Outlining a solution which would effectively abolish the Trust’s function, Ms Fairhead argued: “The cleanest form of separation would be to transfer the Trust’s responsibilities for regulation and accountability to an external regulator. And that’s an approach we want to explore further. I think it’s the front-runner.

“In this model, the BBC would need to establish a stronger unitary Board, with an independent chairman and a majority of non-Executive Directors. They would take sole responsibility for running the BBC and its corporate governance.

“They would have their own responsibilities to listen and respond to their most important stakeholder – the British public. And the Non-Executives would need to have access to independent research and advice.

“The external regulator would have responsibility for all matters of regulation and those matters of Licence Fee Payer representation which require a broader, more regulatory perspective.”

Ofcom, the communications watchdog, could not regulate the BBC however. “The Trust is convinced that, in this or any model, there needs to be a bespoke regulator for the BBC, given the higher expectations that audiences have for its editorial and creative standards and the particular concerns that exist about its market impact and fair trading.

“There should be a single body responsible for setting those standards for the BBC, licensing and regulating its activities, and holding it to account for the way it spends public money.”

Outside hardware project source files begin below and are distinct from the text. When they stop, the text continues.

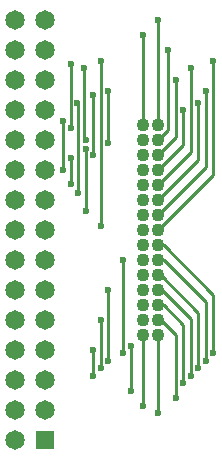
<source format=gbl>
G04 Layer_Physical_Order=2*
G04 Layer_Color=16711680*
%FSLAX25Y25*%
%MOIN*%
G70*
G01*
G75*
%ADD10C,0.01000*%
%ADD11C,0.04331*%
%ADD12R,0.06496X0.06496*%
%ADD13C,0.06496*%
%ADD14C,0.02362*%
D10*
X82500Y37500D02*
Y57000D01*
X66000Y73500D02*
X82500Y57000D01*
X64000Y73500D02*
X66000D01*
X64000Y17500D02*
Y43500D01*
X59000Y20000D02*
Y43500D01*
X70000Y22500D02*
Y43500D01*
X65000Y48500D02*
X70000Y43500D01*
X64000Y48500D02*
X65000D01*
X64000Y53500D02*
X66000D01*
X72500Y47000D01*
Y27500D02*
Y47000D01*
X55000Y25000D02*
Y40000D01*
X75000Y30000D02*
Y49000D01*
X65500Y58500D02*
X75000Y49000D01*
X64000Y58500D02*
X65500D01*
X42500Y30000D02*
Y38500D01*
X77500Y32500D02*
Y51000D01*
X65000Y63500D02*
X77500Y51000D01*
X64000Y63500D02*
X65000D01*
X45000Y32500D02*
Y48500D01*
X80000Y35000D02*
Y54500D01*
X66000Y68500D02*
X80000Y54500D01*
X64000Y68500D02*
X66000D01*
X47500Y35000D02*
Y58500D01*
X52500Y37500D02*
Y68500D01*
X64000Y78500D02*
X82500Y97000D01*
Y135000D01*
X45000Y80000D02*
Y135000D01*
X64000Y83500D02*
X80000Y99500D01*
Y125000D01*
X47500Y107500D02*
Y125000D01*
X40000Y85000D02*
Y105500D01*
X64000Y88500D02*
X77500Y102000D01*
Y121000D01*
X37319D02*
X37500Y120819D01*
Y91000D02*
Y120819D01*
X35000Y94000D02*
Y102500D01*
X32500Y98500D02*
Y115000D01*
X42500Y103500D02*
Y123500D01*
X35000Y112500D02*
Y134000D01*
X64000Y93500D02*
X75000Y104500D01*
Y132500D01*
X39500Y109000D02*
Y132500D01*
Y109000D02*
X40000Y108500D01*
X64000Y98500D02*
X72500Y107000D01*
Y118500D01*
X64000Y103500D02*
X70000Y109500D01*
Y128500D01*
X64000Y108500D02*
X67500Y112000D01*
Y138500D01*
X59000Y113500D02*
Y143500D01*
X64000Y113500D02*
Y148500D01*
D11*
X59000Y113500D02*
D03*
X64000D02*
D03*
X59000Y108500D02*
D03*
X64000D02*
D03*
X59000Y103500D02*
D03*
X64000D02*
D03*
X59000Y98500D02*
D03*
X64000D02*
D03*
X59000Y93500D02*
D03*
X64000D02*
D03*
X59000Y88500D02*
D03*
X64000D02*
D03*
X59000Y83500D02*
D03*
X64000D02*
D03*
X59000Y78500D02*
D03*
X64000D02*
D03*
X59000Y73500D02*
D03*
X64000D02*
D03*
X59000Y68500D02*
D03*
X64000D02*
D03*
X59000Y63500D02*
D03*
X64000D02*
D03*
X59000Y58500D02*
D03*
X64000D02*
D03*
X59000Y53500D02*
D03*
X64000D02*
D03*
X59000Y48500D02*
D03*
X64000D02*
D03*
X59000Y43500D02*
D03*
X64000D02*
D03*
D12*
X26500Y8500D02*
D03*
D13*
X16500D02*
D03*
X26500Y18500D02*
D03*
X16500D02*
D03*
X26500Y28500D02*
D03*
X16500D02*
D03*
X26500Y38500D02*
D03*
X16500D02*
D03*
X26500Y48500D02*
D03*
X16500D02*
D03*
X26500Y58500D02*
D03*
X16500D02*
D03*
X26500Y68500D02*
D03*
X16500D02*
D03*
X26500Y78500D02*
D03*
X16500D02*
D03*
X26500Y88500D02*
D03*
X16500D02*
D03*
X26500Y98500D02*
D03*
X16500D02*
D03*
X26500Y108500D02*
D03*
X16500D02*
D03*
X26500Y118500D02*
D03*
X16500D02*
D03*
X26500Y128500D02*
D03*
X16500D02*
D03*
X26500Y138500D02*
D03*
X16500D02*
D03*
X26500Y148500D02*
D03*
X16500D02*
D03*
D14*
X64000Y17500D02*
D03*
X59000Y20000D02*
D03*
X70000Y22500D02*
D03*
X72500Y27500D02*
D03*
X55000Y25000D02*
D03*
Y40000D02*
D03*
X75000Y30000D02*
D03*
X42500D02*
D03*
Y38500D02*
D03*
X77500Y32500D02*
D03*
X45000D02*
D03*
Y48500D02*
D03*
X80000Y35000D02*
D03*
X47500D02*
D03*
Y58500D02*
D03*
X82500Y37500D02*
D03*
X52500D02*
D03*
Y68500D02*
D03*
X82500Y135000D02*
D03*
X45000D02*
D03*
Y80000D02*
D03*
X80000Y125000D02*
D03*
X47500D02*
D03*
Y107500D02*
D03*
X40000Y105500D02*
D03*
Y85000D02*
D03*
X77500Y121000D02*
D03*
X37319D02*
D03*
X37500Y91000D02*
D03*
X35000Y94000D02*
D03*
Y102500D02*
D03*
X32500Y98500D02*
D03*
Y115000D02*
D03*
X42500Y103500D02*
D03*
Y123500D02*
D03*
X35000Y112500D02*
D03*
Y134000D02*
D03*
X75000Y132500D02*
D03*
X39500D02*
D03*
X40000Y108500D02*
D03*
X72500Y118500D02*
D03*
X70000Y128500D02*
D03*
X67500Y138500D02*
D03*
X59000Y143500D02*
D03*
X64000Y148500D02*
D03*
M02*

</source>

Ms Fairhead added: “This model needs to be tested thoroughly. It does provide maximum clarity about who is accountable. But for it to work, the regulator would need to have fairly strong powers and levers - to hold the BBC to its public purposes and to the standards that audiences expect; and to prevent undue damage to the commercial market. The BBC Board and its regulator would need to be able to act as a protective buffer between Government and management, to ensure the organisation’s independence. There would need to be some structure for ensuring the BBC served audiences in all the UK’s Nations and regions.”

Ms Fairhead is to be questioned by MPs about her role at HSBC while the bank's Swiss arm helped wealthy clients evade tax.

She has been a member of the bank's board since 2004 and was chairwoman of its audit committee from 2007. She was paid a total of £513,000 by the bank last year, and joined the BBC Trust last October, following the unexpected departure of Lord Patten. The Trust said Ms Fairhead has had no conversations about with anyone on the BBC’s editorial side about its coverage of the HSBC story.

She will give evidence to the Public Accounts Committee alongside HSBC chief executive Stuart Gulliver next Monday.

Ed Vaizey, the Broadcasting minister, told the Convention that Ms Fairhead, a former Financial Times Group chief executive, went through a “completely proper appointments process” to get the BBC job. He described her an “incredibly impressive woman.”